PROVIDED PASSAGE:
Tell us about the Basic Watch Right?

Basic Rights Watch is a nonprofit organisation that works in the area of budget analysis, open government, transparency and accountability, and citizens’ engagement. We also track capital projects in rural communities, working with government actors and fellow Non-Governmental Organisations (NGOs) to ensure the capital needs of these rural communities are addressed.

At the moment, as part of our transparency and accountability programme, we are tracking the the spending of Tertiary Education Trust Fund (TETFund) intervention funds worth 213 billion naira that was budgeted in 2016 and was meant to be spent by tertiary institutions in 2017. We have therefore been engaging both TETFund and the tertiary institutions using the Freedom of Information (FOI Act) to actually determine how the funds are being spent.

Based on our interaction with the tertiary institutions, there has been a lot of delay in releasing the funds and based on our interaction with TETFund this is so because TETFund has a policy of not approving funds for subsequent years unless funds for previous years have been judiciously spent and accounted for.

GIVEN DATA:
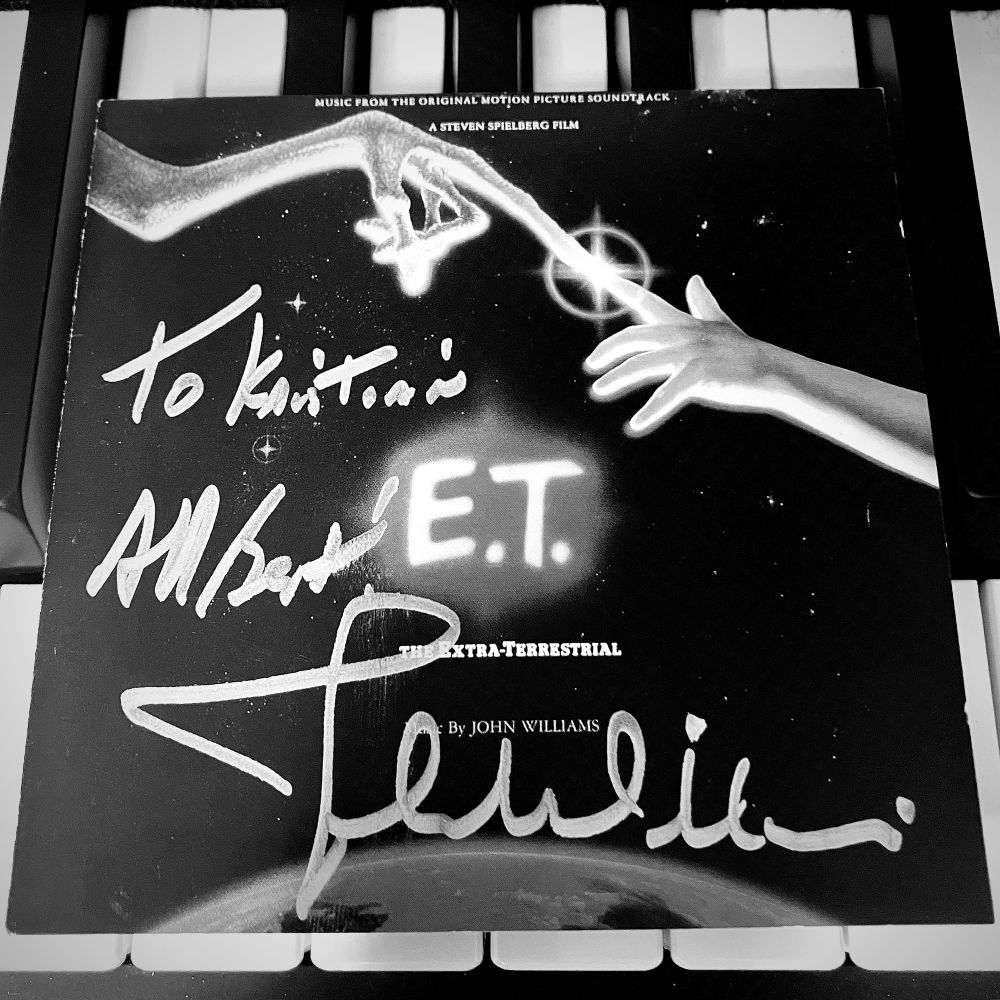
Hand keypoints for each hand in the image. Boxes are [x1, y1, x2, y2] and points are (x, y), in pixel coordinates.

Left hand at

EXERCISE DIRECTIONS: Transcribe the Basic Rights Watch passage above in full, word for word.

OUTPUT OF THE TASK:
Tell us about the Basic Watch Right?

Basic Rights Watch is a nonprofit organisation that works in the area of budget analysis, open government, transparency and accountability, and citizens’ engagement. We also track capital projects in rural communities, working with government actors and fellow Non-Governmental Organisations (NGOs) to ensure the capital needs of these rural communities are addressed.

At the moment, as part of our transparency and accountability programme, we are tracking the the spending of Tertiary Education Trust Fund (TETFund) intervention funds worth 213 billion naira that was budgeted in 2016 and was meant to be spent by tertiary institutions in 2017. We have therefore been engaging both TETFund and the tertiary institutions using the Freedom of Information (FOI Act) to actually determine how the funds are being spent.

Based on our interaction with the tertiary institutions, there has been a lot of delay in releasing the funds and based on our interaction with TETFund this is so because TETFund has a policy of not approving funds for subsequent years unless funds for previous years have been judiciously spent and accounted for.